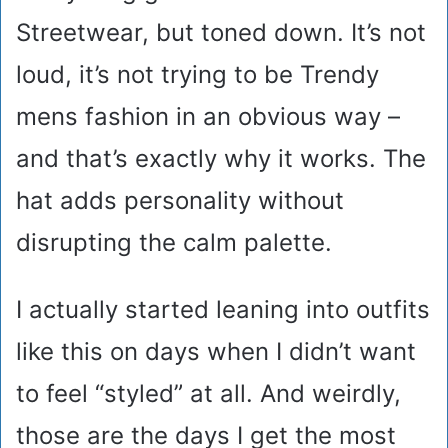
Streetwear, but toned down. It’s not
loud, it’s not trying to be Trendy
mens fashion in an obvious way –
and that’s exactly why it works. The
hat adds personality without
disrupting the calm palette.
I actually started leaning into outfits
like this on days when I didn’t want
to feel “styled” at all. And weirdly,
those are the days I get the most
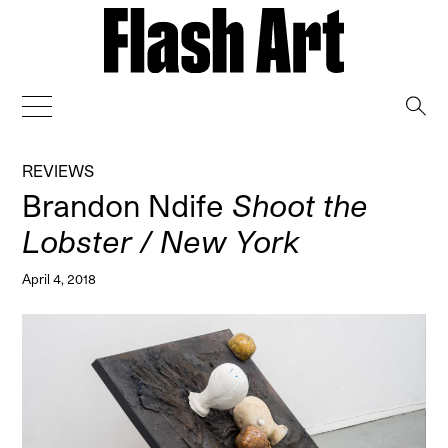
→
REVIEWS
Brandon Ndife
Shoot the
Lobster / New York
April 4, 2018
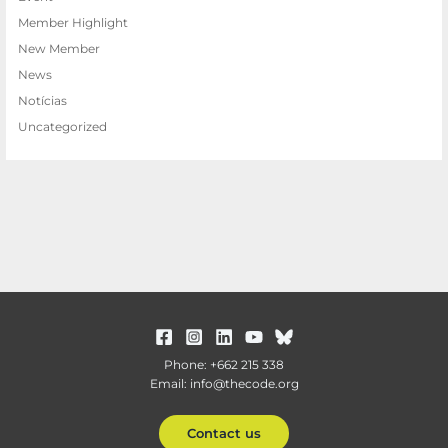
Member Highlight
New Member
News
Notícias
Uncategorized
Phone: +662 215 338
Email: info@thecode.org
Contact us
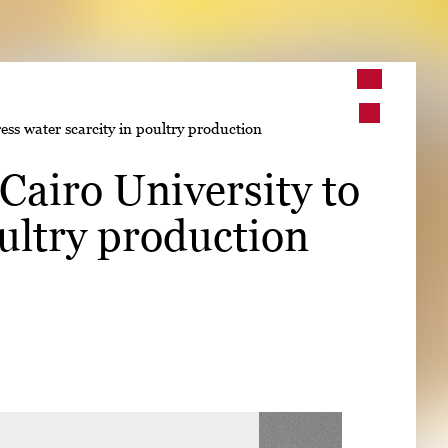
➤
ess water scarcity in poultry production
➤
Cairo University to
oultry production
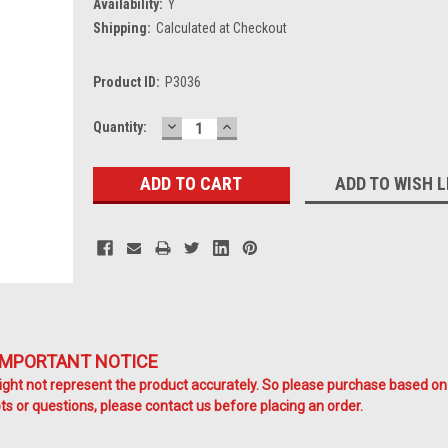
Availability:
Y
Shipping:
Calculated at Checkout
Product ID:
P3036
DECREASE
INCREASE
Current
Quantity:
QUANTITY:
QUANTITY:
Stock:
ADD TO WISH L
IMPORTANT NOTICE
ht not represent the product accurately. So please purchase based on
s or questions, please contact us before placing an order.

Work to complete: Transcribe the text of every entry above word for word, leaving out the pictures.

Written response:
Streetwear, but toned down. It’s not
loud, it’s not trying to be Trendy
mens fashion in an obvious way –
and that’s exactly why it works. The
hat adds personality without
disrupting the calm palette.
I actually started leaning into outfits
like this on days when I didn’t want
to feel “styled” at all. And weirdly,
those are the days I get the most
→
REVIEWS
Brandon Ndife
Shoot the
Lobster / New York
April 4, 2018
Member Highlight
New Member
News
Notícias
Uncategorized
Phone: +662 215 338
Email: info@thecode.org
Contact us
➤
ess water scarcity in poultry production
➤
Cairo University to
oultry production
Availability:
Y
Shipping:
Calculated at Checkout
Product ID:
P3036
DECREASE
INCREASE
Current
Quantity:
QUANTITY:
QUANTITY:
Stock:
ADD TO WISH L
IMPORTANT NOTICE
ht not represent the product accurately. So please purchase based on
s or questions, please contact us before placing an order.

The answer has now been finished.